Regarding ROI from using Cisco Wireless, it is difficult to gauge return on investment because it is a productivity function. The only metric we have used so far is the number of users or number of incidents reported by users, especially regarding slowness. We listed down several known issues or most frequently faced issues, one of which was certainly slowness because of poor signal. However, there are too many variables to isolate the cause, as sometimes applications are slow and it is not the Wi-Fi. A comparison from standalone to distributed WLC-controlled access points provides some decent ROI. I do not have specific numbers, but there is a decent return on investment when moving from standalone to a completely distributed wireless access with wireless LAN controllers. Moving from Aruba to Cisco or Cisco to Aruba, I am not certain if anyone even looks at those metrics.
What other advice do I have?
Cisco Wireless does support diverse mobile devices, though I am not certain of all details. We do not use any special devices beyond access points that are Wi-Fi 6 and 6E compliant. We have WLCs, wireless LAN controllers, and licenses based on device count to manage the number of access points that the WLC can manage. On top of that, we perform integrations with Cisco ICE. We do not have any other devices such as temperature sensors or gate control devices.

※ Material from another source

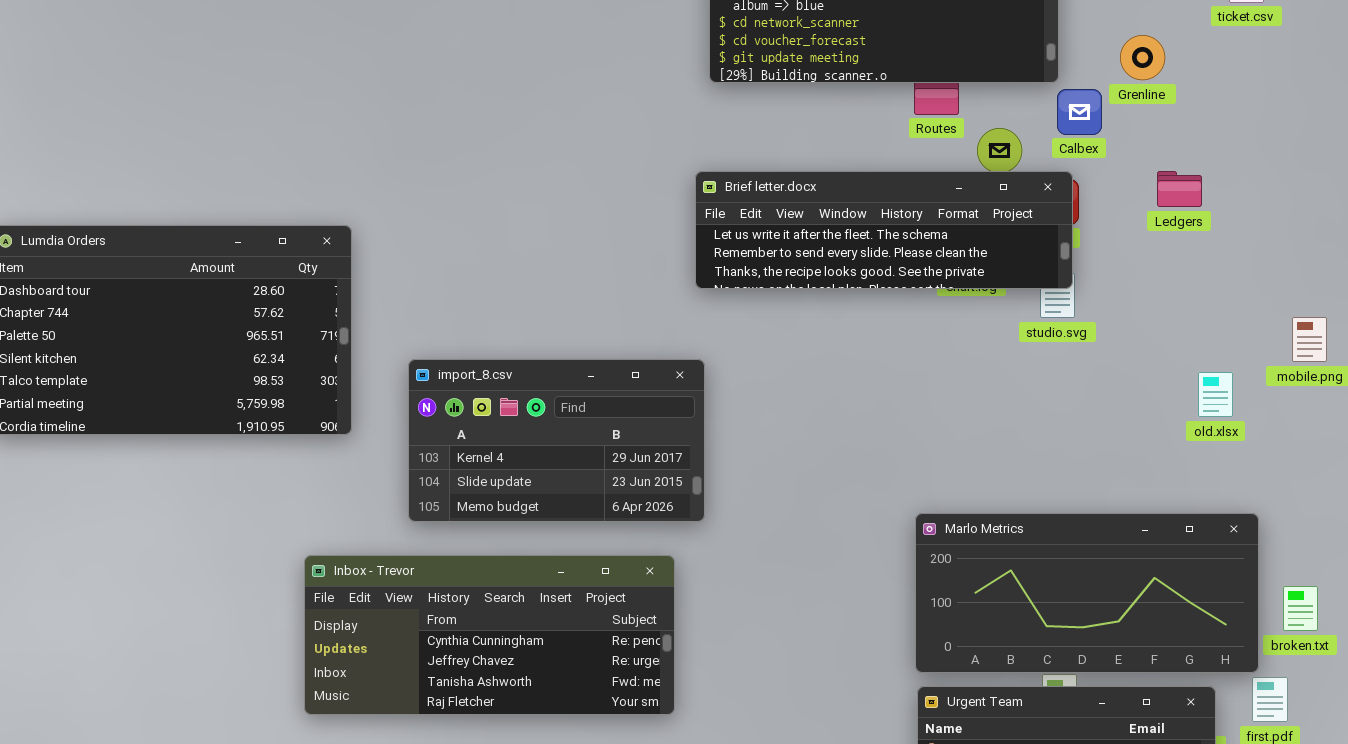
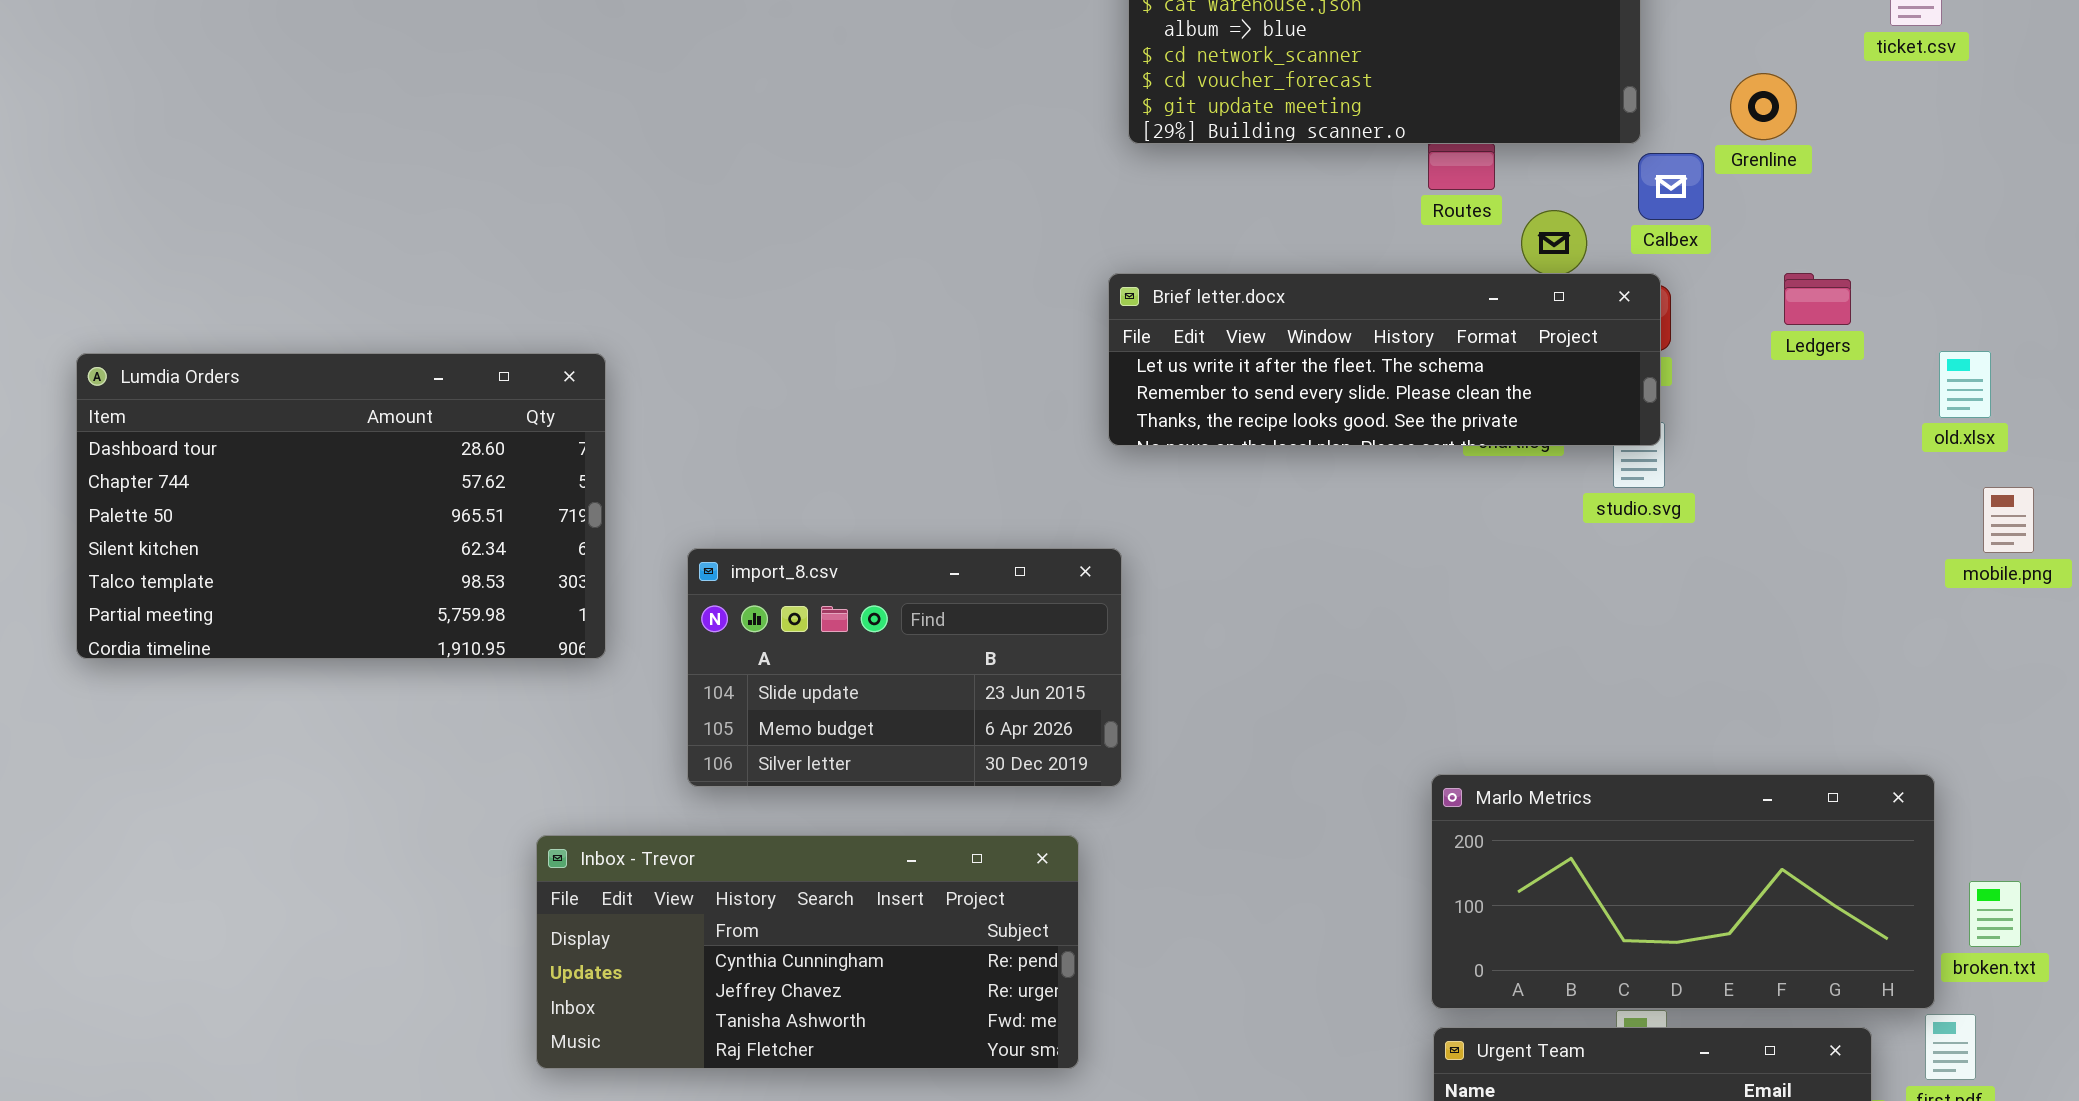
import_8.csv: [408,359,705,522] -> [687,548,1122,787], scrolled down 1 row
old.xlsx: [1198,372,1233,417] -> [1939,351,1991,418], moved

The metrics I use to evaluate the performance of Cisco Wireless primarily include baseline metrics established at the time of installation. This depends upon the company and the policy, but the way we do it is twenty users per access point with a buffer of ten. Especially in densely populated offices, we keep that count low, meaning the number of users per access point decreases, and we do it deliberately. Apart from that, metrics for success include the mobility function. We check how many handoffs have occurred for different clients or end users across different access points. The signal-to-noise ratio and the least value after which handoff is triggered are monitored to ensure successful operation. It is not as precise as security metrics are, but it focuses on ensuring signal strengths are satisfactory, frequencies are aligned properly, and considering the frequencies that are enabled and the area of the premises. My overall rating for Cisco Wireless is seven out of ten.